A Quinta



Ultimately, the only wealth that can sustain any community, economy or nation is derived from the photosynthetic process—green plants growing on regenerating soil.
— Allan Savory

Holistic Management is an animal and land management practice that mimics nature to benefit both grazing stock and biodiversity. Graziers across the world have discovered that they can increase production of their herds while also improving water and mineral cycles of environments under a Holistic Management regime. Pioneered by Allan Savory more than 40 years ago, it offers land stewards a way to make grazing, land management and financial decisions that positively impact land health and productivity. This type of grazing management is now considered to be the single most beneficial technique for restoring both profits and biodiversity to independent grazing operations.

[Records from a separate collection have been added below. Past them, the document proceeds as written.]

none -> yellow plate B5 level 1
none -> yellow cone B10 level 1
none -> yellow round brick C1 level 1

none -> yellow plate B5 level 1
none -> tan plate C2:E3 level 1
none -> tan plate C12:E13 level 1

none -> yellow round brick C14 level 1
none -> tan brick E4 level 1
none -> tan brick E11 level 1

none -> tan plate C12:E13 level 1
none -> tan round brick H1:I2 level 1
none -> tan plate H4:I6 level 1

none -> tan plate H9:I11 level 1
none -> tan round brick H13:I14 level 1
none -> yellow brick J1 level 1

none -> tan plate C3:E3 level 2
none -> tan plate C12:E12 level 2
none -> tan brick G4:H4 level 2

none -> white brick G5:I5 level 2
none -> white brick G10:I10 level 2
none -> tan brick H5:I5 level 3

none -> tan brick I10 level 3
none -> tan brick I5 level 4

Holistic Animal Management is a planned grazing system, where large herds of animals are grazed in a certain area for a certain amount of time. To allow an even amount of grazing over the whole area to a optimal plant height, to allow the plant easy recovery and expansion.  Overgrazing is a function of mis-managed grazing time, NOT animal numbers. Damage occurs when the plant is trying to grow but an animal keeps eating it again. If a plant doesn’t have enough green leaves it can only continue to grow from energy stored in their roots. When this is exhausted, the plant will die. Damage to soil structure quickly follows.

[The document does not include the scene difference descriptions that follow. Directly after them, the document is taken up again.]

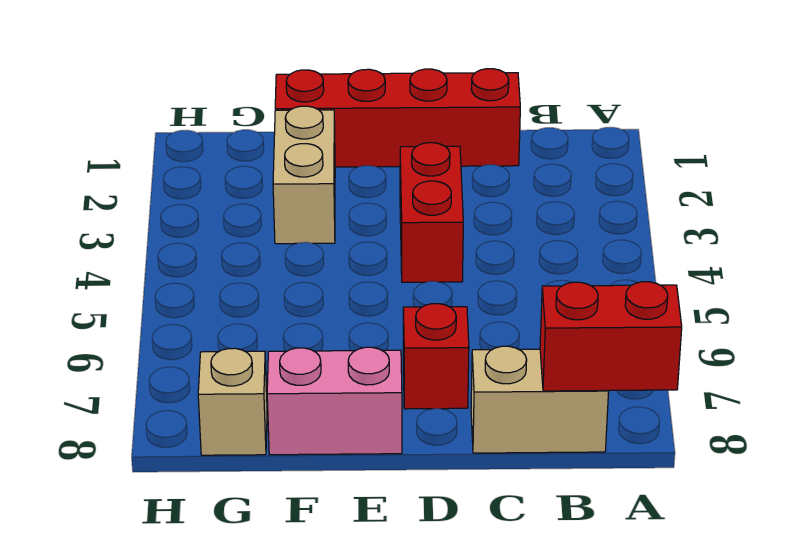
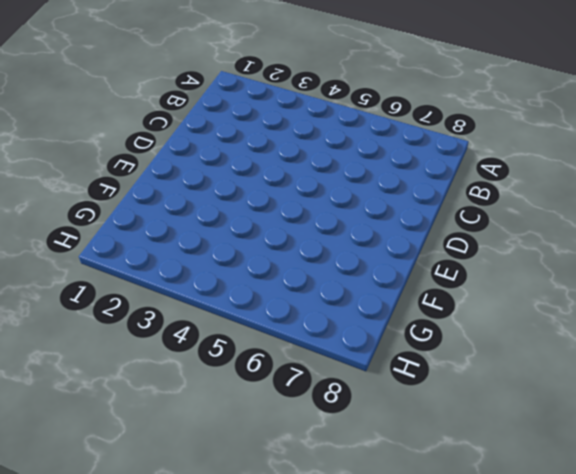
none -> tan brick B8:C8 level 1
none -> red brick C1:F1 level 1

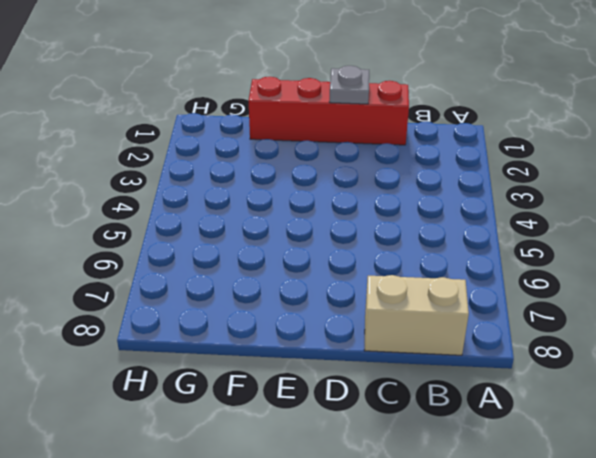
grey plate D1 level 2 -> none
none -> red brick D3:D4 level 1
none -> red brick D7 level 1

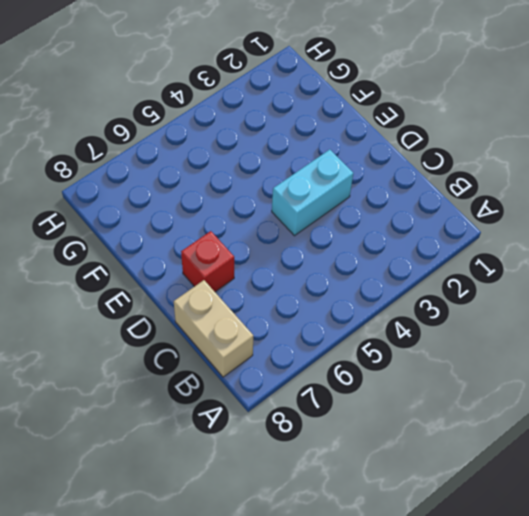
cyan brick D3:D4 level 1 -> red brick D3:D4 level 1
none -> red brick C1:F1 level 1
none -> pink brick E8:F8 level 1

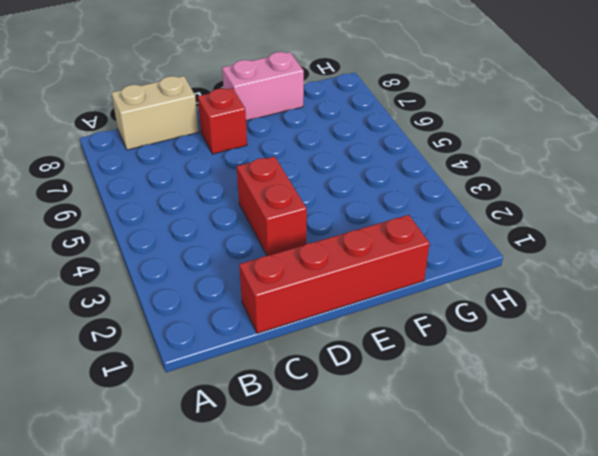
none -> tan brick F2:F3 level 1
none -> tan brick G8 level 1

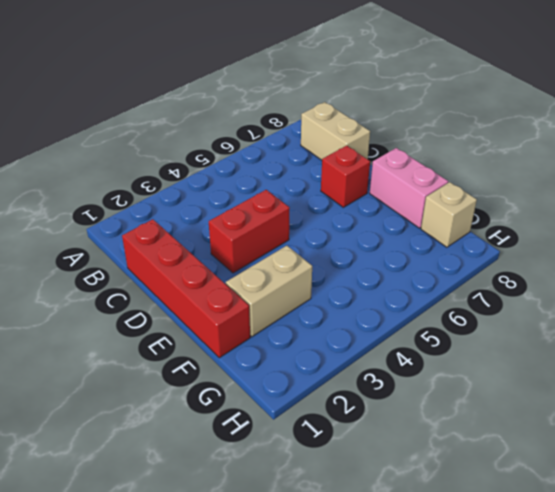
none -> red brick A8:B8 level 2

Holistic Animal Management embraces and honors the complexity of nature, and uses nature’s models of wild herds crossing the plains, pushed by predators, to bring practical approaches to land management, and restoration.  Especially the use of different herds and animal species brings a multitude of advantages from naturally balanced parasite control to all plant species being eaten and a variety of nutrients entering the ground. 

The planning procedures embedded in the Holistic Management approach are designed to incorporate this complexity and work with it. It does take time, skills and discipline to use this decision-making framework successfully – but the economic, environmental and social benefits are enormous.

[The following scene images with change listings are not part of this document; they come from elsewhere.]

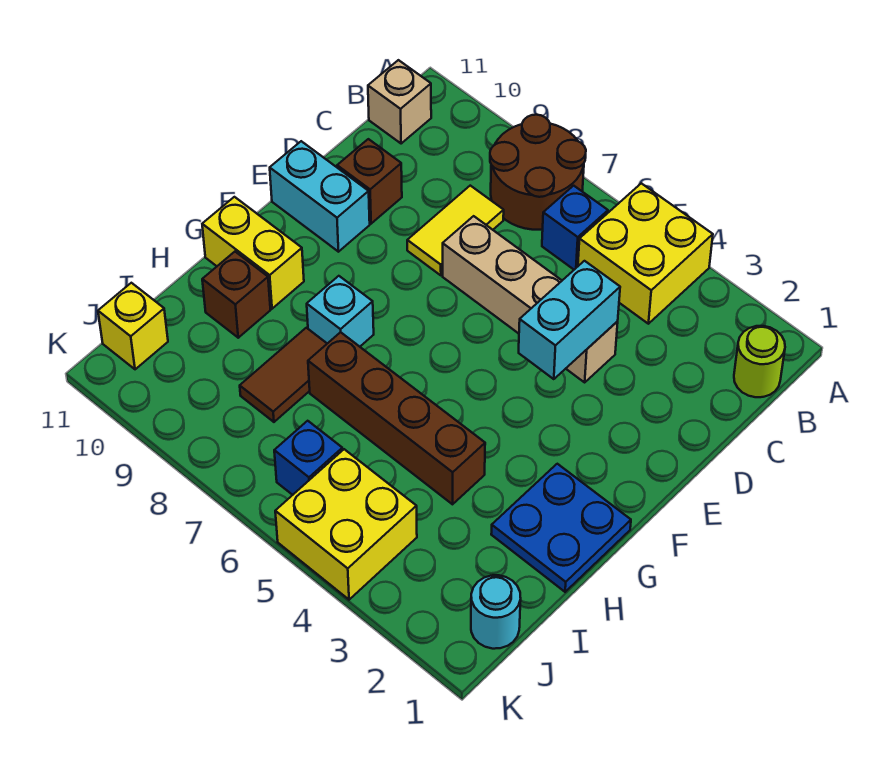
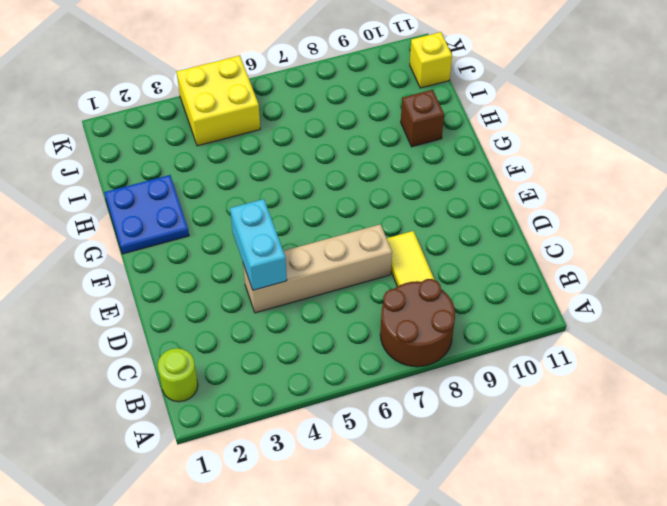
none -> yellow brick A4:B5 level 1
none -> blue brick B6 level 1
none -> tan brick B11 level 1

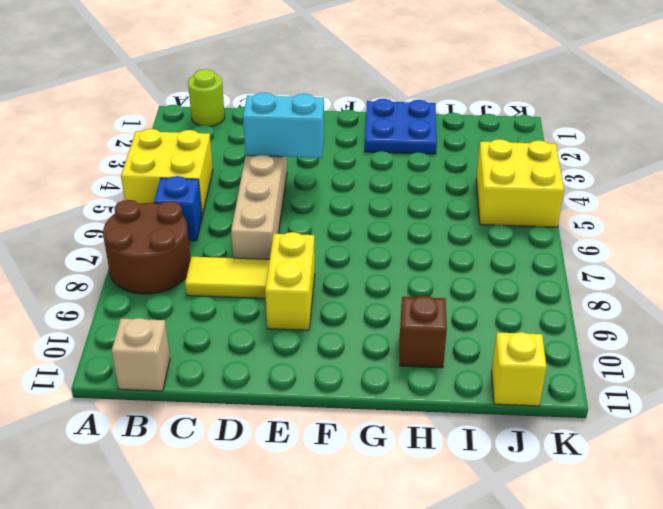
yellow brick E8:E9 level 1 -> yellow brick G10:G11 level 1
none -> brown brick D10 level 1
none -> cyan brick E10:E11 level 1
none -> cyan brick G8 level 1

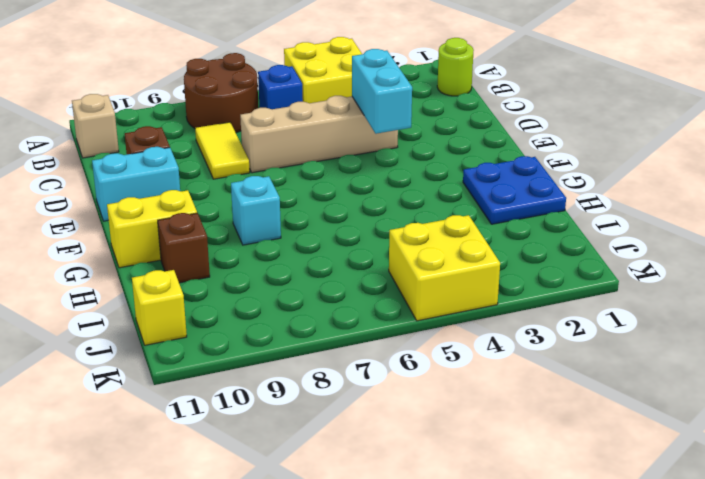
none -> brown brick H4:H7 level 1
none -> brown tile H8:I8 level 1
none -> cyan round brick J1 level 1

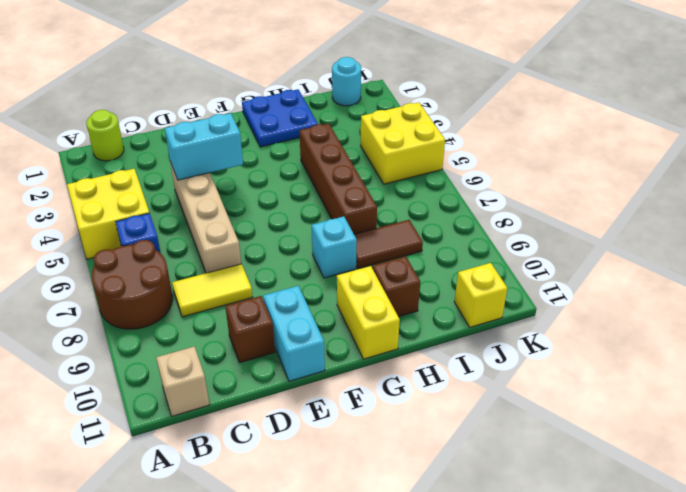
none -> blue brick J6 level 1

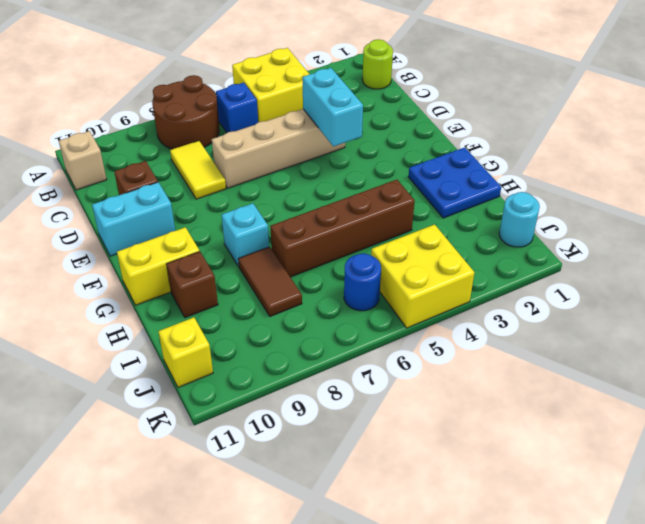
blue round brick J6 level 1 -> blue brick J6 level 1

Understanding the relationship between grazing animals and the land is an important concept in Holistic Management, but it is much more than a grazing system. Because Holistic Management is such a versatile management and decision making system it can truly be applied in all aspects of life.

In the US millions of cattle are fed grain in a fossil fuel based factory production system, while so much of the land in the western half of the country is desertifying due to too few livestock.